May Day! Minneapolis, Minnesota

(Last Updated On: June 10, 2020)

For decades In the Heart of the Beast Puppet & Mask Theatre in Minneapolis put on an elaborate May Day parade – true street theater.

Somehow we’d never gotten around to seeing it until 2008.

Are we racing toward collapse?

It isn’t until I look at the website the morning of the parade that I really realize what a big deal this parade really is. (I’ve never heard of anyone story boarding a parade before.) From the website I learn that the parade is using the collapse of the bridge last summer as a place to begin mulling over the direction our consumerism and war mongering is leading us as a nation and world. Is it leading to depletion and collapse or are we creating bridges and structures that will lead us to a sustainable and harmonious future?

Wow! A parade with infrastructure as its unifying theme. Is this a great city or what?!

At the 2008 May Day parade

We end up waiting quite awhile for the parade to actually start. (We lefty liberals aren’t really known for our punctuality, so this isn’t really a surprise.), The people watching is great though, so the wait doesn’t seem too endless.

parade participants

The bike contingents lead the way, so when they arrive in full-force I know the rest of the show can’t be far behind.

parade participants

Sure enough, I soon see a giant critter grabbing wildly at a large, swinging carrot.

parade participants

parade participants

parade participants

Ah, yes, rampant consumerism has arrived.

This is accompanied by collapsed infrastructure, the machinery of war, and a rather exuberant automobile-powered rat race that clearly isn’t leading to anything good.

The storyboards simply call all of this Racing Towards Collapse.

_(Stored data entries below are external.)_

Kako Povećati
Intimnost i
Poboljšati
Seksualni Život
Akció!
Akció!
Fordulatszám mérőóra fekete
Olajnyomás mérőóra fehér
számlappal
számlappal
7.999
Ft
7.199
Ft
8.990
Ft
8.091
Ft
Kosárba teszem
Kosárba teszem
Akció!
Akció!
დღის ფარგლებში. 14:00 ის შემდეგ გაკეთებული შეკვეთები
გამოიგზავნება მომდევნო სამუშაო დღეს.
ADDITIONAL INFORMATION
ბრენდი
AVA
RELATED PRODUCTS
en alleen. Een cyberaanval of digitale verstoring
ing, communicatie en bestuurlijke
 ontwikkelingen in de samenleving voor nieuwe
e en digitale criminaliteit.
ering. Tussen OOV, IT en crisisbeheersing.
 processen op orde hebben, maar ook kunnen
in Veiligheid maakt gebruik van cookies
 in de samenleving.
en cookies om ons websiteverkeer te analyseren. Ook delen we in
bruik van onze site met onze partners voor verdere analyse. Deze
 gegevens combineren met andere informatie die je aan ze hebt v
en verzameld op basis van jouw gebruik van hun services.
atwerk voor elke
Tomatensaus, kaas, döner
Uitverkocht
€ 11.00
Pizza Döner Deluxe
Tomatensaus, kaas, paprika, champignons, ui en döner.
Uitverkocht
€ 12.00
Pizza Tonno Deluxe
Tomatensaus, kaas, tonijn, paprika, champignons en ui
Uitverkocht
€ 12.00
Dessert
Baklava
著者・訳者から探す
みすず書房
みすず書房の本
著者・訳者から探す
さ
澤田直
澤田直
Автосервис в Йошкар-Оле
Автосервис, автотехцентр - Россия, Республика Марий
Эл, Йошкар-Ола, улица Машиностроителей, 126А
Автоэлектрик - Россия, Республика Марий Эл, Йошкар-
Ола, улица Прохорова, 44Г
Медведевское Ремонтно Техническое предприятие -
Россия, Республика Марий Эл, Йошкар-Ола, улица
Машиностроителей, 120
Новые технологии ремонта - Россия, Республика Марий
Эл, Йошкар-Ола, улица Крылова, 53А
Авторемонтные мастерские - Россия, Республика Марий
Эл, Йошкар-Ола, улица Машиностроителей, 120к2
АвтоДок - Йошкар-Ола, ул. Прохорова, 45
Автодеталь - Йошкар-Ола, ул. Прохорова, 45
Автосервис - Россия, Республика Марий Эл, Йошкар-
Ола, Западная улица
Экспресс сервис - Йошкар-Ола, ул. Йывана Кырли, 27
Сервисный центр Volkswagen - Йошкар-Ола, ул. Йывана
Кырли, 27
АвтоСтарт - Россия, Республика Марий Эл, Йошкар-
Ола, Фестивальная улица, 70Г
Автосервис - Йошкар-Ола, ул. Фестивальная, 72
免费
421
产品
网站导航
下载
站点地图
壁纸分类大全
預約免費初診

Then the over-sized mourners arrive, grieving over the shrouded tree of life.

parade participants

But they are quickly followed by A Change of Heart as people from around the world come together with hope for the future.

parade participants

(And lots of Aztec dancers. You can’t celebrate anything in Minneapolis without a dozen or more wonderful Aztec dancers.)

And they are followed by what appears to be the clean-up crew.

parade participants

This leads to Now, when the streets are alive with creative solutions to the problems of the past.

I’m in need of a few creative solutions of my own, as I was stupid and forgot to bring an extra card for my camera.

Appropriately, I run out of digital space right as the Think Ahead portion of the parade comes by!

parade participants

parade participants

The parade continues on, with brilliantly colored horses and other critters helping push the world toward a better, more humane and more sustainable future and bringing us to the interconnected world of We Are.

It’s quite a show and I look forward to future parades. . . maybe I’ll even remember to bring an extra digital card so I can actually photograph the arrival of whatever perfect new world this creative group conjures up next year!

Looking back ten years later

There used to be a site online (not at Heart of the Beast’s site) that included the story board for the 2008 parade. At the time, the parade was a question: were we simply Racing Toward Collapse, or will we turn things around and make the changes needed for a healthy, happy, safe, and sustainable future for all?

That website — and the storyboards — appear to be gone.

All that remains today are a few dedication paragraphs on the Heart of the Beast website with the title A New Bridge: Infrastructure for the Future Beings.

At the time of the 2008 parade, it had been less than a year since the collapse of the I-35 highway bridge in Minneapolis. It would still be almost six months before the new bridge opened to great fanfare. The pain was still raw. So was the awareness that our civic infrastructure was collapsing around us both literally and figuratively.

While the May Day parade always embraces hope for the future, it’s never been afraid to take a serious look at reality either. In May 2008 a lot of us were wondering if the bridge collapse was sign of what’s to come or a wake-up call that would lead to a new future. The parade was not a celebration of the shiny future that awaited us, but an expression of sorrow, fear, and hope for a better tomorrow. Lots of hope.

Maybe the title for the parade was A New Bridge. But my memory of the day and the storyboards is of a much more complicated and far less optimistic view of where we were as a society.

And of course, ten years later, it seems as if we are Racing to Collapse even faster.

As Heart of the Beast always reminds us, we can change the future. But we have to act.